Work request:
Please return the lines of the material below unchanged, starting at the line that contains "Foundation, a pediatric" and ending after the line that contains "astrology, Numerology, and".

(Records excerpted from a collection)
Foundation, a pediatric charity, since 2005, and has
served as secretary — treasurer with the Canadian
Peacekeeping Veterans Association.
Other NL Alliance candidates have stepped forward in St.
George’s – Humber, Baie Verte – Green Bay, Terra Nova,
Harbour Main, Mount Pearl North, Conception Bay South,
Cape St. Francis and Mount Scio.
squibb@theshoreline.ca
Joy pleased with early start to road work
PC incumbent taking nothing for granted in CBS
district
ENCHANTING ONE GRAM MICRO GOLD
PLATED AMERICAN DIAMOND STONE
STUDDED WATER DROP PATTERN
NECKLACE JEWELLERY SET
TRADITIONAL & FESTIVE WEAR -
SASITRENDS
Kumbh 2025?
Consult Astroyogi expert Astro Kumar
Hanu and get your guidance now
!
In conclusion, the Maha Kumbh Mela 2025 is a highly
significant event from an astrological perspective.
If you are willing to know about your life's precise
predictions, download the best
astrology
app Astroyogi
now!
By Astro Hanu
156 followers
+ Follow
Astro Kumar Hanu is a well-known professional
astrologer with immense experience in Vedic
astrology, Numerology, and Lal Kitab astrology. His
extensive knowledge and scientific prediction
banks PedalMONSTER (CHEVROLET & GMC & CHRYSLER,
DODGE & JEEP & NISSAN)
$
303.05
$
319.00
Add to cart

* * *

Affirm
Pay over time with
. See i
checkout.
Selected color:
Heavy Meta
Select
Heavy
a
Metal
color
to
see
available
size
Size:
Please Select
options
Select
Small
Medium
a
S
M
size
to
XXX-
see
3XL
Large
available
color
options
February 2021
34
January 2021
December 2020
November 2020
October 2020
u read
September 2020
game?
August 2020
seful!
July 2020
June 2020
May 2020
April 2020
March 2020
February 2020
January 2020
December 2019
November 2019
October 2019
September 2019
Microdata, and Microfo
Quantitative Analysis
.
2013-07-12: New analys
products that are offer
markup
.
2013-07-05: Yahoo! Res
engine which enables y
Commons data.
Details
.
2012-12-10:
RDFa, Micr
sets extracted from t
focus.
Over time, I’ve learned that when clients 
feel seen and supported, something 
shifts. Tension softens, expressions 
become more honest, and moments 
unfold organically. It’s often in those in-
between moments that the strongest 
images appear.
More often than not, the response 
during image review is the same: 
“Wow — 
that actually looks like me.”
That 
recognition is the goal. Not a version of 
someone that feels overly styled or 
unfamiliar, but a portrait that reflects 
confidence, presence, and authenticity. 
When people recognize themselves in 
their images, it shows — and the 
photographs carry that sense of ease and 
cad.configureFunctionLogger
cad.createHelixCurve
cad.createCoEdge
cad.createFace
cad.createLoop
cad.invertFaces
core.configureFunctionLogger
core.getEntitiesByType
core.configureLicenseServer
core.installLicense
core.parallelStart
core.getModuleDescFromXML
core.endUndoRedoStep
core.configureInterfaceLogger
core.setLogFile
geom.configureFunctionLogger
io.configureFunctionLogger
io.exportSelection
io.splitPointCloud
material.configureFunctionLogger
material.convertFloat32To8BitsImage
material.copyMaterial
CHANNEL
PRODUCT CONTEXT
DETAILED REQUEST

Worked solution:
Foundation, a pediatric charity, since 2005, and has
served as secretary — treasurer with the Canadian
Peacekeeping Veterans Association.
Other NL Alliance candidates have stepped forward in St.
George’s – Humber, Baie Verte – Green Bay, Terra Nova,
Harbour Main, Mount Pearl North, Conception Bay South,
Cape St. Francis and Mount Scio.
squibb@theshoreline.ca
Joy pleased with early start to road work
PC incumbent taking nothing for granted in CBS
district
ENCHANTING ONE GRAM MICRO GOLD
PLATED AMERICAN DIAMOND STONE
STUDDED WATER DROP PATTERN
NECKLACE JEWELLERY SET
TRADITIONAL & FESTIVE WEAR -
SASITRENDS
Kumbh 2025?
Consult Astroyogi expert Astro Kumar
Hanu and get your guidance now
!
In conclusion, the Maha Kumbh Mela 2025 is a highly
significant event from an astrological perspective.
If you are willing to know about your life's precise
predictions, download the best
astrology
app Astroyogi
now!
By Astro Hanu
156 followers
+ Follow
Astro Kumar Hanu is a well-known professional
astrologer with immense experience in Vedic
astrology, Numerology, and Lal Kitab astrology. His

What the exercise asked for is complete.